▶ ESTRATTO:
---------------

ARQUATA DEL TRONTO – Mirko Gattoni, geologo di Arquata del Tronto, dichiara che “la Regione Marche dovrà stanziare dei fondi per eseguire dei sondaggi geognostici nei comuni interessati dai recenti sismi. L’operazione aiuterà ad avere un quadro completo delle condizioni geologiche£.

Gattoni è originario di Arquata, si è formato nell’Università di Perugia e il 30 ottobre si trovava in visita ai genitori nella frazione di Borgo.

Si è già attivato come volontario in ausilio ad altri studiosi del settore, poiché il suo studio da libero professionista è collocato proprio nel comune arquatano. Piceno Oggi ha intervistato il geologo.

Cosa sta succedendo al Monte Vettore e cosa significa quel taglio netto che si riesce a individuare a occhio nudo?

---------------

▶ DATI FORNITI:

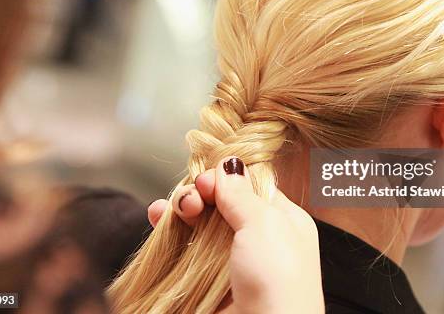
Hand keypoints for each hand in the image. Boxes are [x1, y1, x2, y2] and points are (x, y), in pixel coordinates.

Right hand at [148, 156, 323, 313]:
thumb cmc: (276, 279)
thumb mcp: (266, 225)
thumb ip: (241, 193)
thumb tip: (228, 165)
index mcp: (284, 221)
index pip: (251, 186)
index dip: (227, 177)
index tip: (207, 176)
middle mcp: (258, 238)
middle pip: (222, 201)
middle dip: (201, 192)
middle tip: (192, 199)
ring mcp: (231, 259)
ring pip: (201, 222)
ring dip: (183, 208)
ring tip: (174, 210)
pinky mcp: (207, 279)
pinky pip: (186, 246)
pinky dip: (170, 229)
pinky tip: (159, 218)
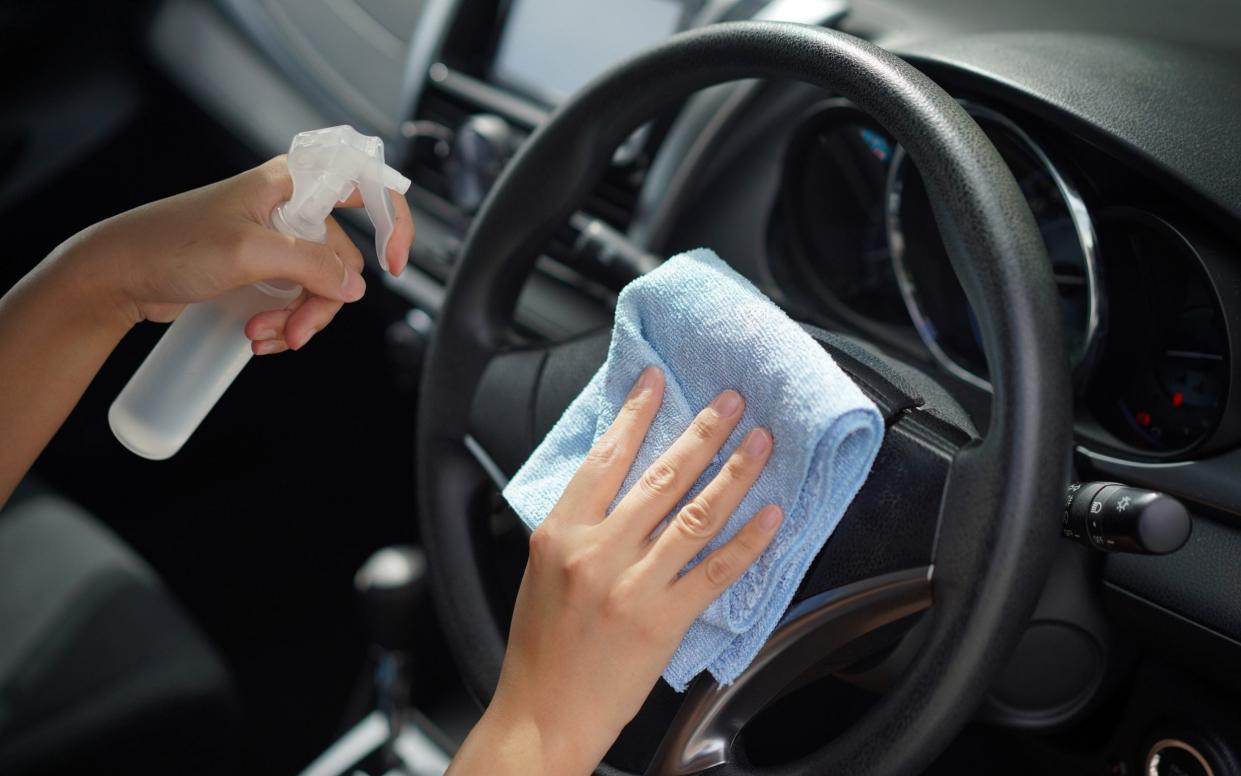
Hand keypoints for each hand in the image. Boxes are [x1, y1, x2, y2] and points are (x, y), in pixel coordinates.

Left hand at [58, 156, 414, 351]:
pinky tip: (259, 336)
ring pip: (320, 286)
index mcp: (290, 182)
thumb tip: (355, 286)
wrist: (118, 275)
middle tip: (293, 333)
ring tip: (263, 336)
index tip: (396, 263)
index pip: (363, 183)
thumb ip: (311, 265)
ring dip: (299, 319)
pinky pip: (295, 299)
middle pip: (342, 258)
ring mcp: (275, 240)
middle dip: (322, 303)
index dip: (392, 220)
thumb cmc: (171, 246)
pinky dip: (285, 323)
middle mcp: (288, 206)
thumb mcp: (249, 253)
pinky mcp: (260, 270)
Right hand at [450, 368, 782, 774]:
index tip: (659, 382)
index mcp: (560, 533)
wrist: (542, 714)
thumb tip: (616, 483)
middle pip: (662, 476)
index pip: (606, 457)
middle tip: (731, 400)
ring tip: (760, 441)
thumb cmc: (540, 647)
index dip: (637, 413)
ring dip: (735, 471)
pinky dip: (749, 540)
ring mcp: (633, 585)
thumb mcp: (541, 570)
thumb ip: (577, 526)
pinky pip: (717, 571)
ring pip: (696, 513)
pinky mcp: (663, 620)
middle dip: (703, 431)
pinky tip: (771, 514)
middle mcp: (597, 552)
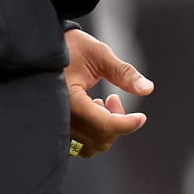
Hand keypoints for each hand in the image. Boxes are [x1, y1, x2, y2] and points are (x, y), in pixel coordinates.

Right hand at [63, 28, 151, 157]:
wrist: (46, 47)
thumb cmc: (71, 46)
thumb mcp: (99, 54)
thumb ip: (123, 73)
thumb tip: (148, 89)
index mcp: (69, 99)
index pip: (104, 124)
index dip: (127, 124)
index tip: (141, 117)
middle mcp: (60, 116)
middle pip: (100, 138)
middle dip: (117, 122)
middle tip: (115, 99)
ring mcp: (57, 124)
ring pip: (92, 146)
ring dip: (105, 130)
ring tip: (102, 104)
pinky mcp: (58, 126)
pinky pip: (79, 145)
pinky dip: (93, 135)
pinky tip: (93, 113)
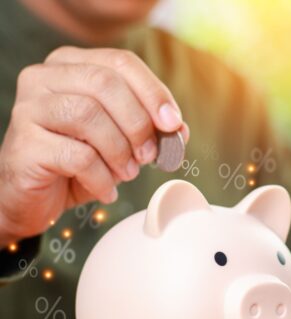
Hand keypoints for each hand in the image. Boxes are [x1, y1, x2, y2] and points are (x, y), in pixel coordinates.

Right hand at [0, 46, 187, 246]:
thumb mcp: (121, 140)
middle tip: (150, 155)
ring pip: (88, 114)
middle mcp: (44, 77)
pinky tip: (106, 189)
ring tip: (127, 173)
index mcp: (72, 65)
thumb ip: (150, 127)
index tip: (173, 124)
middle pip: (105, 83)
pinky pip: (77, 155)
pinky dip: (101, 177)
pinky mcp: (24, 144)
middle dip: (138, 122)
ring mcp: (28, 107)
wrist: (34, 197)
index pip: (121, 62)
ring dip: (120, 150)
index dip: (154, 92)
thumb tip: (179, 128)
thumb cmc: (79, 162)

---------------

▶ ESERCIZI:
1. In quale università si è formato Mirko Gattoni secondo l'estratto?
2. Aggiorna, per favore, il passo dell'estratto che inizia con "ARQUATA DEL TRONTO –" e finisce con "intervistato il geologo.", sostituendo "genitori" con "parenti".

▶ SOLUZIONI:
1. All'Università di Perugia.

2.
ARQUATA DEL TRONTO – Mirko Gattoni, geologo di Arquata del Tronto, dichiara che “la Regione Marche dovrà stanziare dei fondi per eseguire dei sondaggi geognostici nei comuni interessati dai recenti sismi. L’operazione aiuterà ad avere un quadro completo delle condizioni geologiche£.

Gattoni è originario di Arquata, si è formato nell’Università di Perugia e il 30 ottobre si trovava in visita ai parenti nella frazione di Borgo.

Si è già attivato come volontario in ausilio ad altri studiosi del settore, poiché il suo studio da libero professionista è collocato proprio nel comune arquatano. Piceno Oggi ha intervistato il geologo.